Zubu Client Sentiment Nifty50 Report:

It is a Post Market Analysis, by which one can understand Retail trader’s sentiment and discover who was going long and short, the percentage change over time, and whether market signals are bullish or bearish.

Zubu Client Sentiment Nifty50 Report (Oct-19-2020)

Nifty50 retail trader data shows 46.46% of traders are net-long ,while the number of retail traders net-short was 53.54%. FII’s created decent longs 2166 & shorts 218, while retailers unwind-ed  decent longs -1408 & created decent shorts 2744.

Market Recap:

The rise in the Nifty50 today was largely driven by banks, but the market sentiment was also positive, with gains seen in 36 of the 50 stocks. ICICI Bank (+5.1%), Nestle (+4.5%) and Gail (+4.1%) were the top gainers. The hopes of a viable Covid-19 vaccine by the end of the year led to optimism not only in the Indian indices, but also in the European and key Asian markets.

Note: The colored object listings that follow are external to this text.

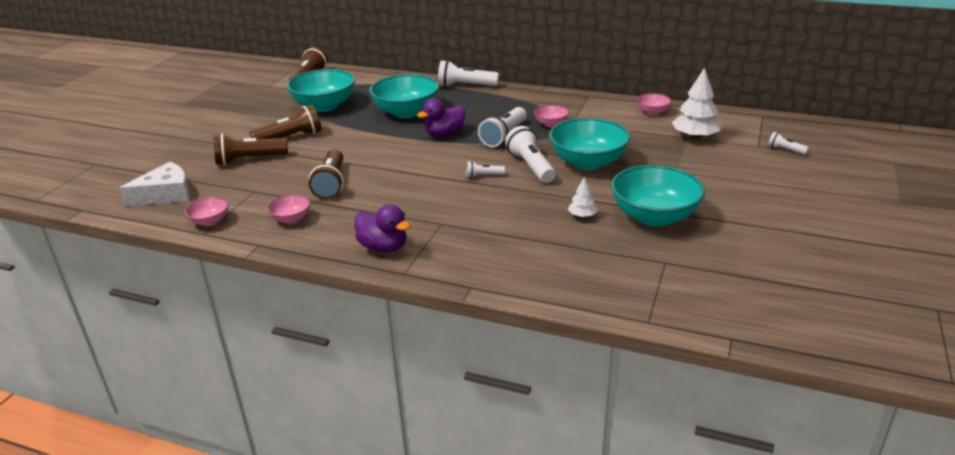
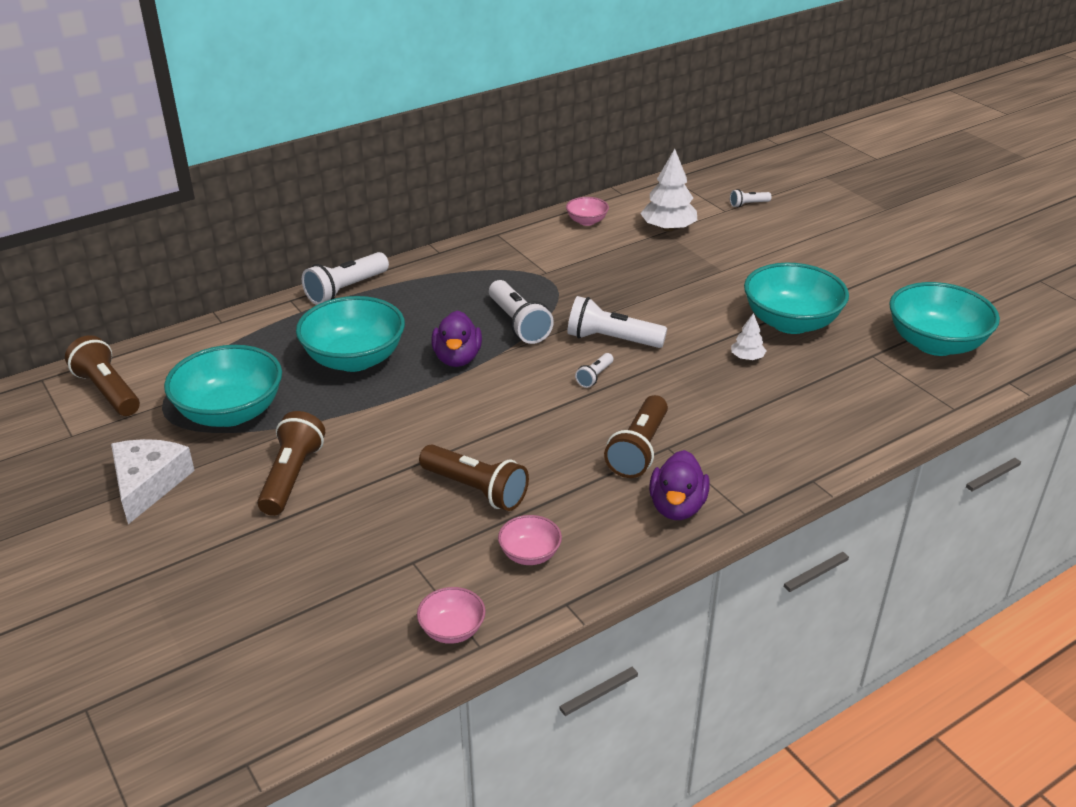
camera: 55 degrees left, 5 degrees up
(166, 194) = (313, 652): white cheese -> white cheese (148, 484)
(249, 160) = (308, 536): brown flashlight -> brown flashlight (638, 450)
(383, 247) = (677, 507): purple duck -> purple duck turned 120 degrees clockwise
(551, 124) = (531, 284): pink bowl -> none
(588, 162) = (645, 305): turquoise bowl -> turquoise bowl (935, 344)

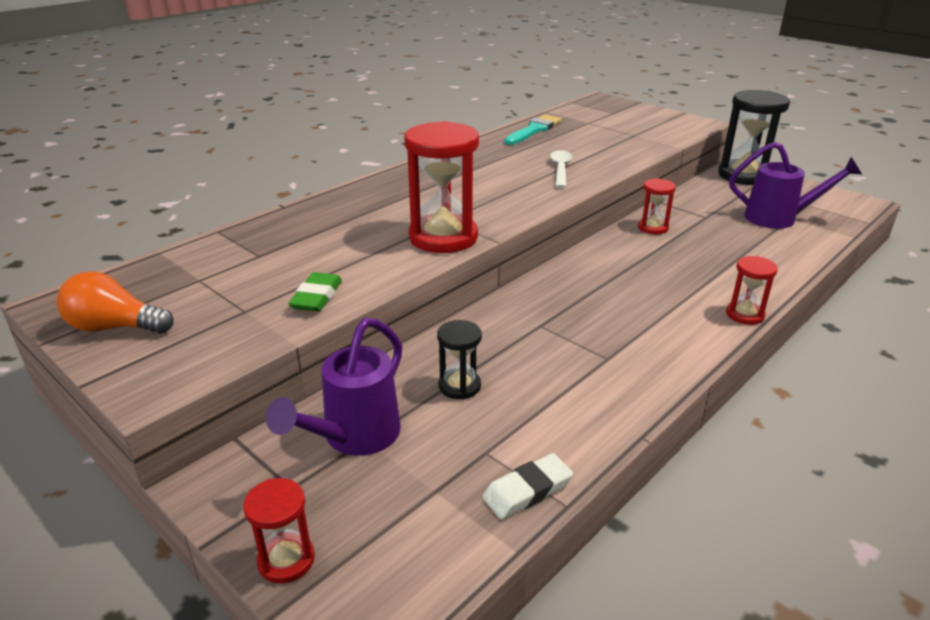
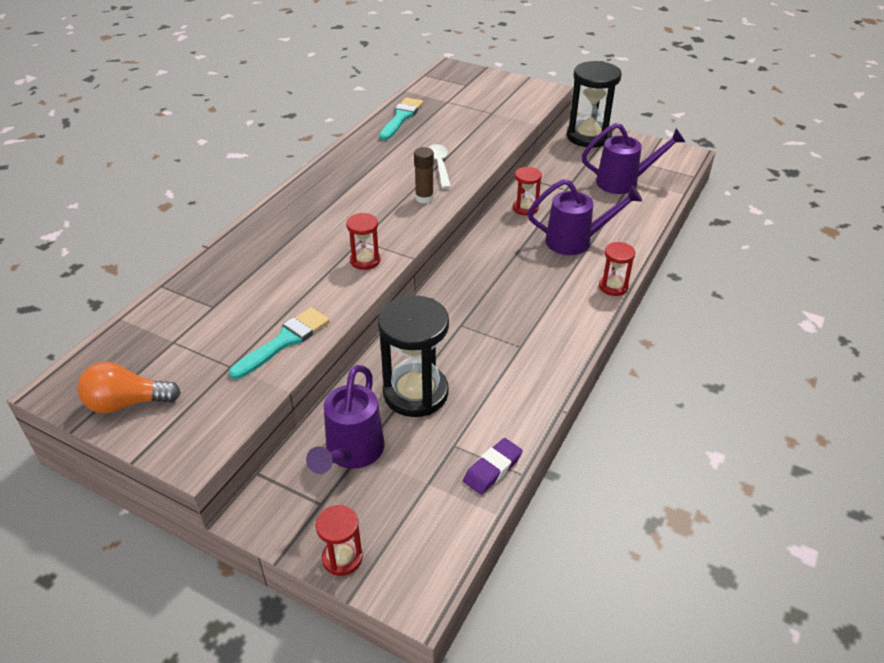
camera: 15 degrees left, 10 degrees up
(317, 297) = (284, 341): green eraser -> turquoise brush
(443, 237) = (365, 260): red hourglass -> red hourglass, size x0.51
(459, 386) = (415, 393): black hourglass -> black hourglass, size x1.94
(527, 490) = (492, 469): white eraser -> purple eraser
(533, 193) = (424, 198): none -> brown glue stick
(706, 265) = (576, 241): none -> purple watering can

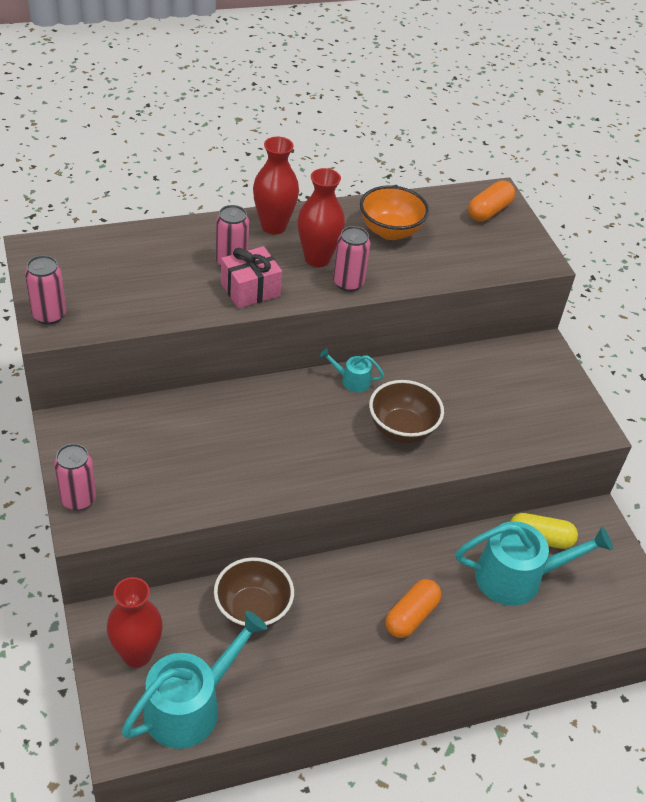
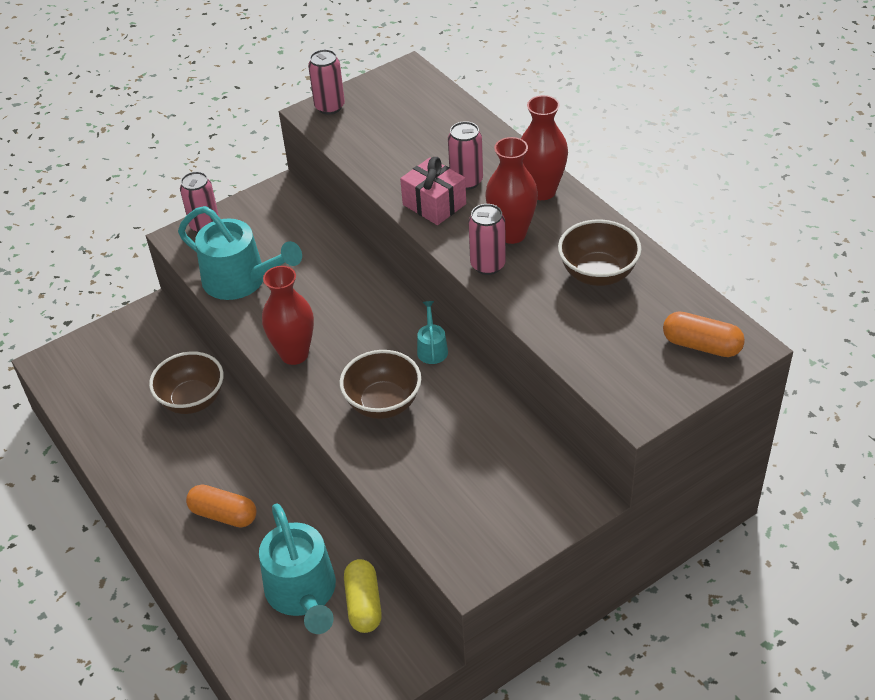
camera: 80 degrees right, 0 degrees up
(137, 654) = (127, 344): red vase -> red vase (294, 354)
(190, 706) = (88, 391): turquoise watering can -> turquoise watering can (241, 280)
(390, 231) = (598, 274): orange bowl -> brown bowl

HDFC Bank’s Q2 results beat street expectations

HDFC Bank, India’s largest private sector lender, reported net profit ₹7,513 crore in Q2, an 18% increase over the same period last year. The bank’s gross non-performing assets or NPAs (which reflect the quality of the loans given) improved and stood at 1.08% (versus 1.36% on 30 June 2020). Buying interest was also seen in other bank stocks, such as ICICI Bank (+5.1%) and Axis Bank (+4.1%). However, HDFC Bank’s shares witnessed profit booking, and the stock ended with a modest gain (+0.2%) after the initial cheer. PSU banks shares had an additional reason to rise, as there were reports that the government is looking to exit the PSU banks entirely when they are privatised. Smaller PSU banks, such as Central Bank (+9.8%), Bank of Maharashtra (+6.7%) and UCO Bank (+3.5%), saw a surge in stock prices.

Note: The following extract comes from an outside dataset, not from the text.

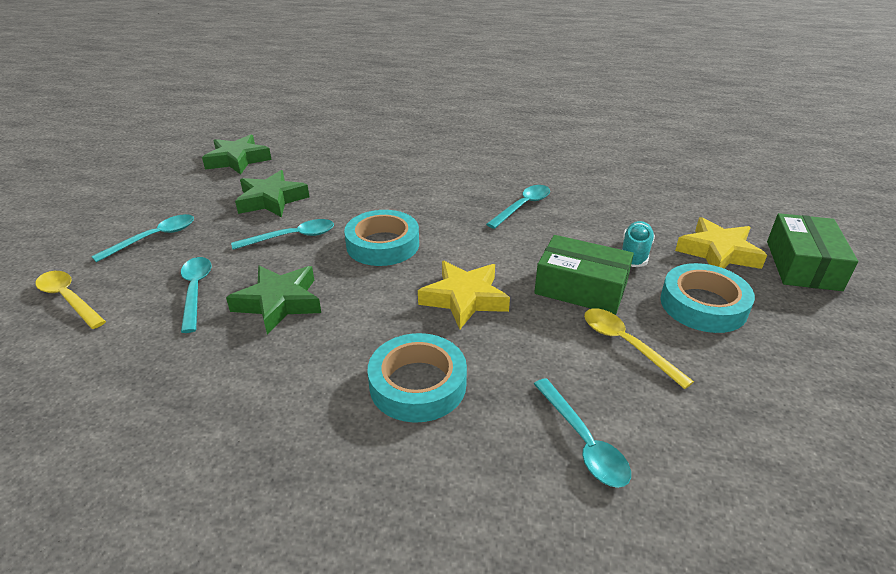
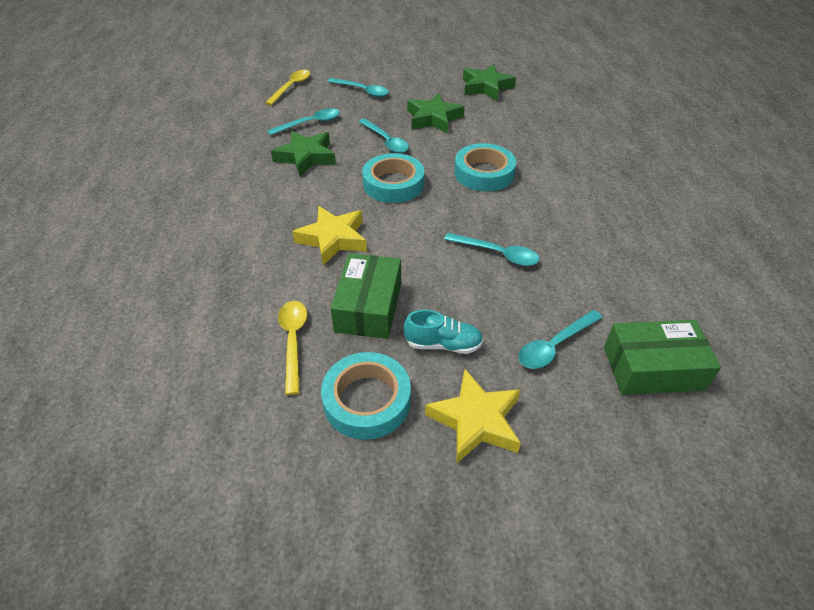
camera: 75 degrees right, 10 degrees up
(418, 384) = (233, 233): turquoise tape -> turquoise tape (484, 173)
(583, 442) = (183, 320): turquoise spoon -> turquoise spoon (554, 345)
(626, 345) = (293, 341): yellow spoon -> yellow spoon turned 45 degrees counterclockwise
(803, 265) = (482, 513): green box -> green box (653, 368)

Rise in D-Mart’s net profit triggers buying interest

Avenue Supermarts, which owns and operates D-Mart stores, reported a strong sequential rise in its net profit to ₹199 crore in Q2 (versus ₹40 crore in Q1) due to the improvement in month-on-month sales. In Q2, the demand for FMCG and staples was robust. However, demand for general merchandise and garments is yet to see a major pick-up as consumers have reduced discretionary spends. Also, supply-side challenges in that category are a cause for concern. In the coming quarter, consumer spending during the festive season in the wake of the pandemic will be a key to growth. Meanwhile, D-Mart’s stock rose 5.4% thanks to above-average volumes, indicating strong buying interest. Stock performance of other retailers such as Trent (-2.5%), Aditya Birla Fashion (+5.8%) and V-mart Retail (-0.5%) was mixed.

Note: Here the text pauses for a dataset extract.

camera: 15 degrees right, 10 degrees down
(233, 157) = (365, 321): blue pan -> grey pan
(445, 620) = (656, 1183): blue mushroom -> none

Revival plans bring cheer to DHFL & Jet Airways
Jet Airways (+4.9%) and DHFL (+9.9%), both of which are mired in financial troubles, hit the upper circuit today. In fact, Jet Airways has gained nearly 47% this month. The buying interest is due to the positive developments towards reviving these companies. In the case of Jet Airways, the committee of creditors approved the resolution plan of the Kalrock Capital–Murari Lal Jalan consortium, which has proposed to re-launch Jet as a full-service carrier, with an initial investment of ₹1,000 crore. On the other hand, four entities have reportedly submitted bids for a part of DHFL’s portfolio or the company as a whole. The revival of these troubled companies could turn into a win-win proposition for stakeholders.

Closing bell
The market seems to be witnessing sector rotation—movement of funds between sectors with the passage of time and change in business cycles. Metals and FMCG stocks, which were laggards until recently, are seeing investor interest whereas IT, pharma and auto stocks are seeing profit booking. Such moves also seem to be driven by the market perception that valuations in certain sectors are attractive. The market has started the week on a positive note, and one could expect volatility to rise in the second half of the week with the US Presidential debate scheduled on Thursday, 22 October.